Basically forking means to make an exact copy of the current process into another process upto the point of forking (right? It's the way I've understood, please correct me if I'm wrong)
So, In a GUI if I put a code to a say button that forks a process to open a browser, shouldn't that make my current GUI window into two GUI windows? But the result is only one. What I mean by making two GUI windows is that, if it copies the process up to the point of forking then Shouldn't it also make a duplicate window since it copied all the code?
The minimal runnable code is here:
from kivy.app import App
from kivy.uix.label import Label
from kivy.uix.boxlayout import BoxLayout
from kivy.uix.button import Button
import webbrowser, os
class something(BoxLayout):
def __init__(self):
super().__init__()
self.add_widget(Button(text='test button'))
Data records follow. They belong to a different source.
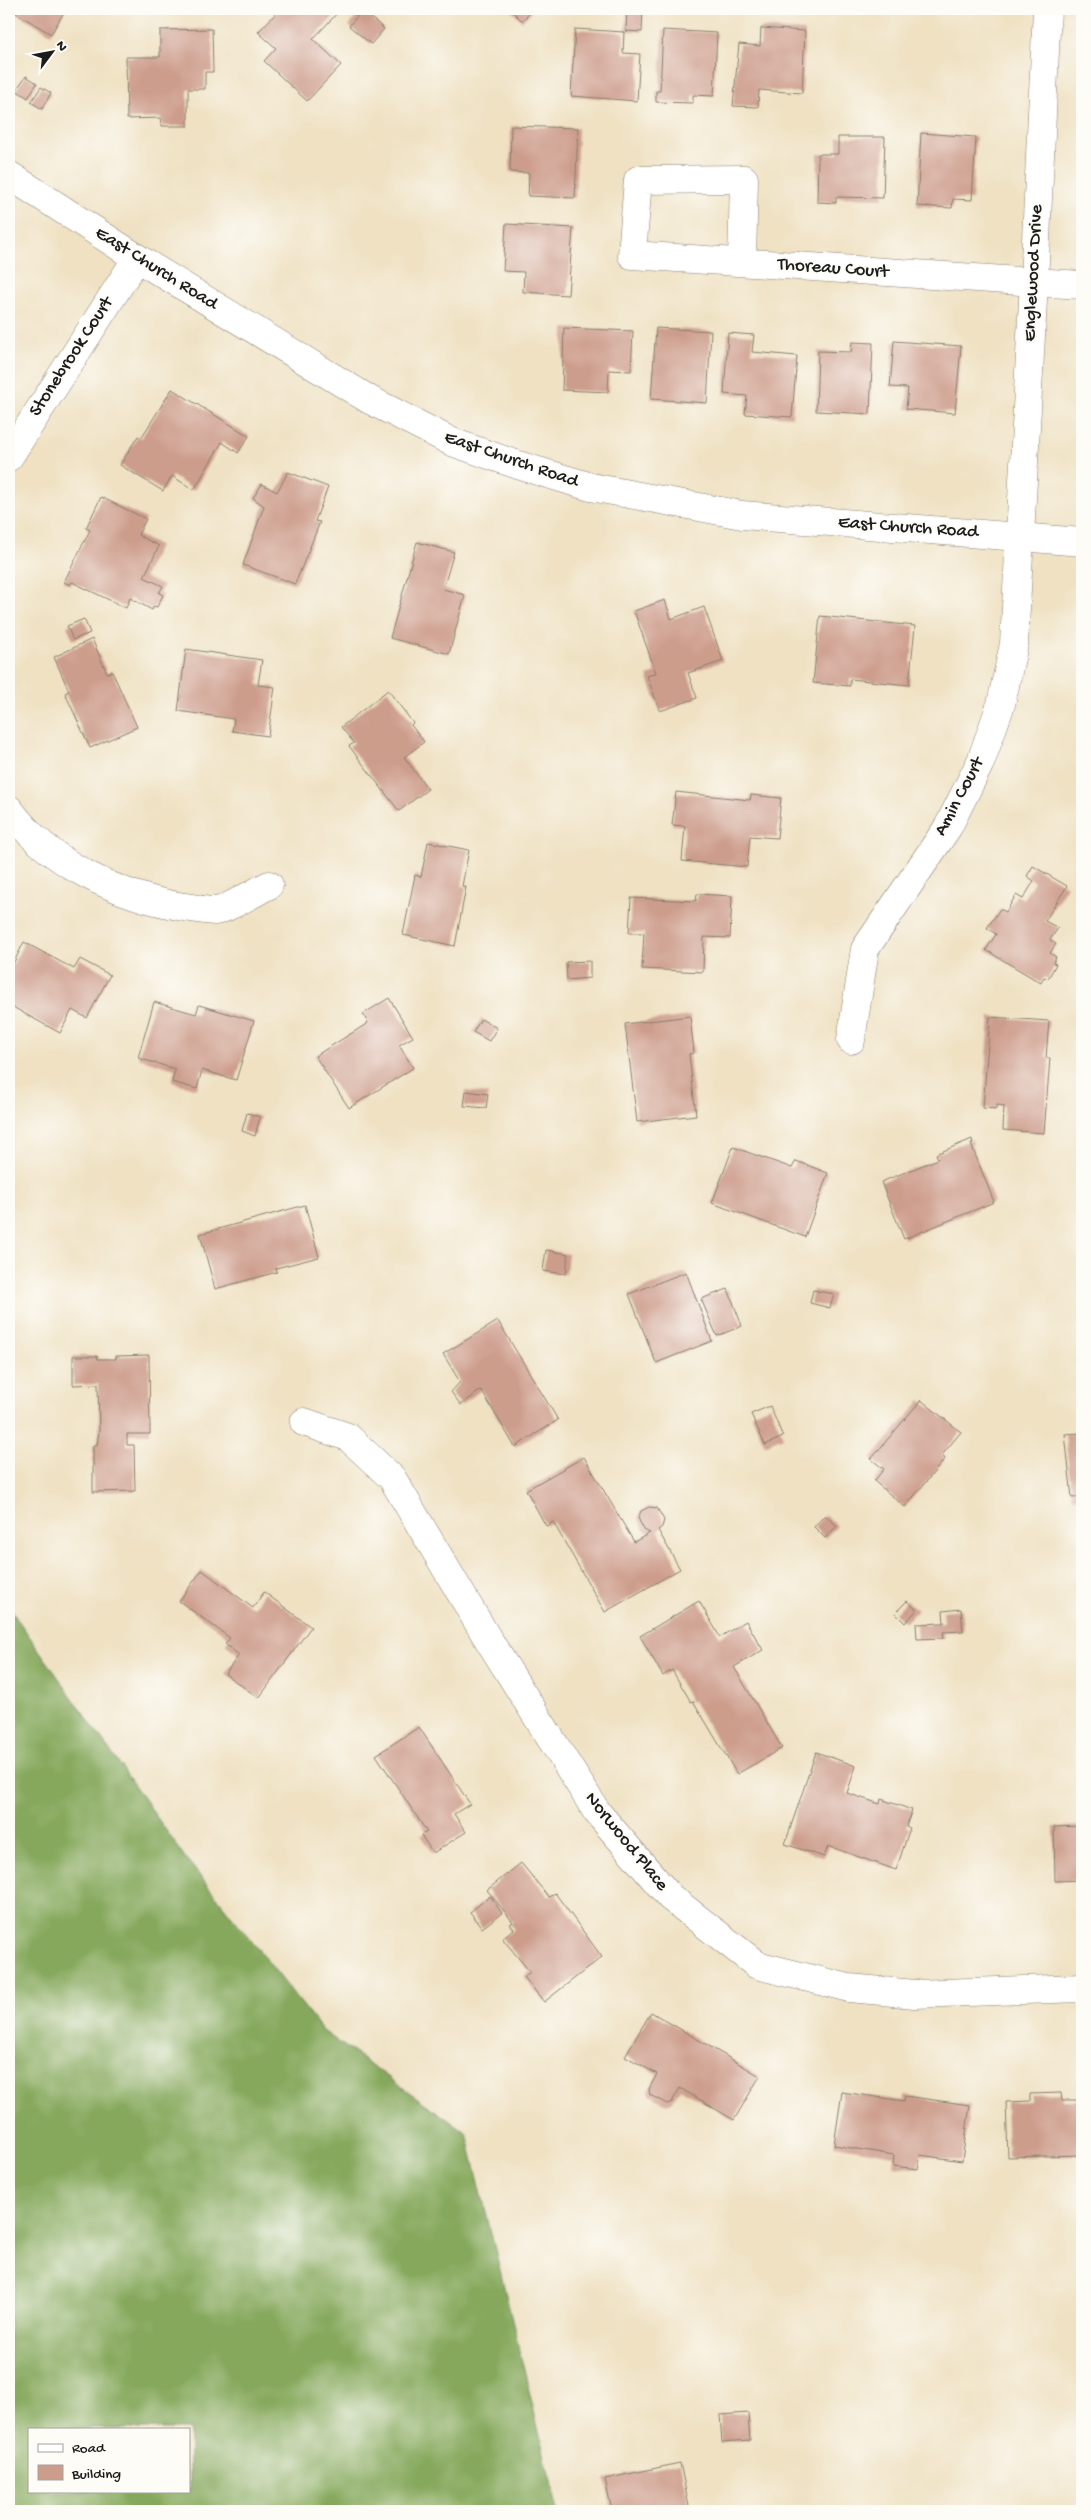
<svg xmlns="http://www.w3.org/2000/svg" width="1091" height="2520" font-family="'Gochi Hand',sans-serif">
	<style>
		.forest { fill: #85a85c; stroke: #50623c; fill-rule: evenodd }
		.building { fill: #cd9d8c }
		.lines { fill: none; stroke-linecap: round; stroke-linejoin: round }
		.minor-casing { stroke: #867e6f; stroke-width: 29 }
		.minor { stroke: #fff; stroke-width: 28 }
		.labels { text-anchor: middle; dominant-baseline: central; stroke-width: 4; stroke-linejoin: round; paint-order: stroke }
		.street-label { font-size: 19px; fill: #1c1c1c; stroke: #fdfcf7 }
	</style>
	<rect width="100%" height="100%" fill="#fdfcf7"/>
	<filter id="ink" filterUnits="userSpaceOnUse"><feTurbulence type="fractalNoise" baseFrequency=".02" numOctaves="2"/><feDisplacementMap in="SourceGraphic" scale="10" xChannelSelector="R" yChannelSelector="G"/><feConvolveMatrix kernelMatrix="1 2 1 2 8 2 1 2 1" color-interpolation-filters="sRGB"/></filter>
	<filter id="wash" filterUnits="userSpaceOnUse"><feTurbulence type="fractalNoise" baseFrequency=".0096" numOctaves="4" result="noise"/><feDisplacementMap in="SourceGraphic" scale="20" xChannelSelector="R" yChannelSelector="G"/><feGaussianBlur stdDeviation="1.12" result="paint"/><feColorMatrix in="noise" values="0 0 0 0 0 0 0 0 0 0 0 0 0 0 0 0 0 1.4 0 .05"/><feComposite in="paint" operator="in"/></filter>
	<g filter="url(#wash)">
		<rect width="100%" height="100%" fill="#efe1c2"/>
		<path class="forest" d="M 9,1603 L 15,1616 L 184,1856 L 323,2031 L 467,2133 L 558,2511 L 9,2511 ZM 29,2429 L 189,2429 L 189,2491 L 29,2491 Z"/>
		<g id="blocks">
			<g class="building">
				<polygon points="10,9 66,9 51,34 11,10 9,13"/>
				<polygon points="280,9 282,12 285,9 341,9 313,39 341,65 307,101 264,61 276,48 258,32"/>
				<polygon points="510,9 530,9 532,11 522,21"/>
				<polygon points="627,9 643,9 642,32 626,31"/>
				<polygon points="362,10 384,29 371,44 349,26"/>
				<polygon points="761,28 805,31 802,93 759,90 758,107 733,106 739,44 760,46"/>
				<polygon points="212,29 213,72 205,72 205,89 188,89 188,126 162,126 161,118 127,119 126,57 160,57 160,30"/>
				<polygon points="575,29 624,32 623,53 640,54 637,101 571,96"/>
				<polygon points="663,30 717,33 714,96 693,95 693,103 656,102 656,91 660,91"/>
				<polygon points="26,76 37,83 28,98 16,90"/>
				<polygon points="41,87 51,93 42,109 31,102"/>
				<polygon points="511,126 578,128 575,198 528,196 529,173 510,172"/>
				<polygon points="921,133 976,137 972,200 953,199 952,208 917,206"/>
				<polygon points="838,137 885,137 883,198 836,197 836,203 817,202 818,154 838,154"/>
				<polygon points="506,224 573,228 568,295 523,292 524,272 503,271"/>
				<polygon points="564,328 633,331 631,371 609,370 608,392 562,390"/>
				<polygon points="656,328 711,331 707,403 651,399"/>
				<polygon points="728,333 754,335 752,352 797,356 792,417 745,414 747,396 724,394"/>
				<polygon points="894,341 961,346 955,413 906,409 908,388 890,387"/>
				<polygon points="852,342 873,343 870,414 816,411 818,351 851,352"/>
				<polygon points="172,389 249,436 238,453 222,442 194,490 172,476 163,491 120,465 138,436 141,438"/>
				<polygon points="288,472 328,487 315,521 320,522 295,584 243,565 264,506 253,498 262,484 277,492"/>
				<polygon points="101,497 146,519 138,535 159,546 144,577 163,586 159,593 163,595 157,607 154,606 152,610 130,598 126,608 72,582 70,585 64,582 90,530 86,528"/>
				<polygon points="417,542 454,552 443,589 465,595 449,654 390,638"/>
				<polygon points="665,600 671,619 704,607 723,661 688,673 697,698 660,711 647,676 656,673 634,611"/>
				<polygon points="820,616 915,626 909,685 850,679 850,686 813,683"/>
				<polygon points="84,619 90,633 73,640 67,626"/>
				<polygon points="92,639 107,673 112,671 137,727 90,748 65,693 69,691 54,657"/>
				<polygon points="186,649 262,660 258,685 275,687 268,736 232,731 234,719 178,711"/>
				<polygon points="388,690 413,723 411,725 424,742 404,757 428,789 399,811 349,746 354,743 341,727"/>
				<polygon points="676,792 750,800 751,795 781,798 777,838 750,836 747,867 682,861 685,826 672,825"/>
				<polygon points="428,842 469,850 462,886 466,887 455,946 403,935 415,875 421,877"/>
				<polygon points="1033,866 1067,886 1045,921 1058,928 1050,940 1056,944 1050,953 1056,957 1053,963 1056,964 1048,979 1044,977 1041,983 986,950 996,934 987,928 1000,909 1006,912 1016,895 1023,899 1034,881 1027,876"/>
				<polygon points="697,894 732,896 730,938 704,937 703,972 642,969 644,933 629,933 631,898 696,901"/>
				<polygon points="24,942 74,969 80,959 110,975 87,1018 72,1010 60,1033 9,1005 9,972"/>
				<polygon points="590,961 590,978 567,980 566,962"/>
				<polygon points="389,998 413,1037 399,1045 413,1068 349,1108 315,1056 368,1023 363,1014"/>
				<polygon points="154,1002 196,1014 199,1005 254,1021 236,1080 202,1070 197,1089 172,1082 175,1069 138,1058"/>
				<polygon points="690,1016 694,1053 689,1054 696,1115 637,1122 625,1024"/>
				<polygon points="990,1017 1049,1021 1046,1058 1050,1058 1044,1133 1003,1130 1004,1106 997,1105 997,1109 983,1108"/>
				<polygon points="481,1019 497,1028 489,1041 473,1032"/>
				<polygon points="466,1091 488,1094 486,1108 464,1106"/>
				<polygon points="247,1113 260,1117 255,1136 242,1131"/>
				<polygon points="972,1139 973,1143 971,1144 994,1202 904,1239 881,1182 938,1159 936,1154"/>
				<polygon points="733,1147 792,1168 796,1161 828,1173 805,1237 712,1203"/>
				<polygon points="305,1205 319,1257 276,1268 277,1272 215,1289 200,1234"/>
				<polygon points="546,1250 568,1254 566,1274 543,1271"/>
				<polygon points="686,1272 712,1341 656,1363 629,1294"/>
				<polygon points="728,1289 742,1326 717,1336 701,1299"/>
				<polygon points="813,1290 834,1294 830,1308 810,1303"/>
				<polygon points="498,1321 558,1420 515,1447 481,1390 461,1405 451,1392 460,1382 443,1354"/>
				<polygon points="149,1355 150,1434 127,1434 127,1445 134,1445 135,1491 93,1492 93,1445 97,1445 99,1431 98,1384 73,1385 73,1356 97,1356 98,1359 116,1359 116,1356"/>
				<polygon points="921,1400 961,1432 942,1455 945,1459 905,1507 874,1481 884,1469 871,1459"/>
				<polygon points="770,1406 783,1437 765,1445 751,1414"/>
				<polygon points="1082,1433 1082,1497 1072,1498 1065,1434"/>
				<polygon points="584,1457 634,1542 650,1533 644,1530 638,1518 641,1511 649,1507 657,1508 664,1520 662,1527 658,1530 680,1569 605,1612 553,1522 546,1526 526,1490"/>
				<polygon points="825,1515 837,1526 825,1538 814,1527"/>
				<polygon points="202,1570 253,1608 264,1592 311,1627 259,1698 225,1674 239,1655 225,1644 230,1638 179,1601"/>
				<polygon points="699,1601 720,1637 746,1621 763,1650 734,1667 782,1748 737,1774 693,1701 691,1702 672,1670 663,1676 640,1636"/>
				<polygon points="907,1601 917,1610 905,1623 895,1613"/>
				<polygon points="961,1609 963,1631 943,1632 944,1638 917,1639 916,1624 944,1623 943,1611"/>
				<polygon points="419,1727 470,1804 454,1814 466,1832 433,1853 421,1835 427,1832 376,1755"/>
				<polygon points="816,1752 856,1766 847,1793 880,1804 881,1799 912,1810 906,1827 910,1828 896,1870 828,1846 824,1857 785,1844"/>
				<polygon points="1082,1826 1082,1880 1055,1881 1054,1827"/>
				<polygon points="521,1863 549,1897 555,1893 602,1957 544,2002 524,1977 530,1972 502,1938 514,1929 510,1924 513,1922 487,1890"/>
				<polygon points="490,1896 502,1913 482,1928 470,1912"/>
				<polygon points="651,2012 760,2076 734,2120 680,2088 672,2102 667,2104 650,2095 649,2089 657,2074 625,2056"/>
				<polygon points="842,2092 904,2101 905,2096 970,2105 962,2161 920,2155 918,2169 893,2166 894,2155 834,2145"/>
				<polygon points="1061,2093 1062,2100 1082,2100 1082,2155 1008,2157 1006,2102 1030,2101 1030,2094"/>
				<polygon points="748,2413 750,2440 722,2442 720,2415"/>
				<polygon points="680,2463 690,2511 612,2511 605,2479"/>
			</g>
		</g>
	</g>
	<g filter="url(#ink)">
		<use href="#blocks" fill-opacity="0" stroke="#867e6f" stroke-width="1"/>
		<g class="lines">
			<g class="minor-casing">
				<g id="minor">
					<polyline points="9,175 137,258 370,400 452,442 518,465 591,487 742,515 1082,542"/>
					<polyline points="742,262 744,179 638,180 632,255 1034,282 1082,285"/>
					<polyline points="9,457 137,258"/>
					<path d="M 9,809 C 49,864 118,896 184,907 C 194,908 205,911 215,911 C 223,911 259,890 269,885"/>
					<polyline points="851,1040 865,949 948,827 981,761 1001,704 1014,644 1034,282 1047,9"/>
					<polyline points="304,1422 348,1437 392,1478 488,1639 597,1812 670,1897 757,1965 849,1988 915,1994 1082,1988"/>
				</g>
			</g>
			<use href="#minor" class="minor"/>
		</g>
	</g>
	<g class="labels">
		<g class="street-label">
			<text transform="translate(156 269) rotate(32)">East Church Road</text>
			<text transform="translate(833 269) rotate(4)">Thoreau Court</text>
			<text transform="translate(1034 273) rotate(-87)">Englewood Drive</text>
			<text transform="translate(72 357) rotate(-57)">Stonebrook Court</text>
			<text transform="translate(511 460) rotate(19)">East Church Road</text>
			<text transform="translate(908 528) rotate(4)">East Church Road</text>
			<text transform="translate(960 797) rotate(-62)">Amin Court</text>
			<text transform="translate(626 1842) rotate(51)">Norwood Place</text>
		</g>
	</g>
	<rect width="1091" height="2520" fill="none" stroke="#fdfcf7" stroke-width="30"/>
	<rect x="28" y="2428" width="162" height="65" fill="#fdfcf7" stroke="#a3a29f"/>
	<rect x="38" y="2444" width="25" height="8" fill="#ffffff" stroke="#a3a29f"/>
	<text x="72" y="2452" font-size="15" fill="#1c1c1c">Road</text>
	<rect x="38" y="2465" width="25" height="15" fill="#cd9d8c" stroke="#a3a29f"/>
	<text x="72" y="2478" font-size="15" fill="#1c1c1c">Building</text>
	<g transform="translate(52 52) rotate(58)" stroke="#fdfcf7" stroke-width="4" paint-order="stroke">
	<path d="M0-4L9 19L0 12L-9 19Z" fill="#1c1c1c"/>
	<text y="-8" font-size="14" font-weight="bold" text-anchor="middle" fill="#1c1c1c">N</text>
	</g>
</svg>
self.add_widget(Label(text='[ref=video]google.com[/ref]',
markup=True,
on_ref_press=lambda *_: self.open_browser('https://google.com')))
def open_browser(self, site):
if not os.fork():
webbrowser.open(site)
class MainApp(App):
def build(self):
return something()
if __name__ == '__main__':
MainApp().run()
For some reason the GUI becomes unresponsive after it does the fork and there are no two GUI windows after the forking is done. What is the theory behind it?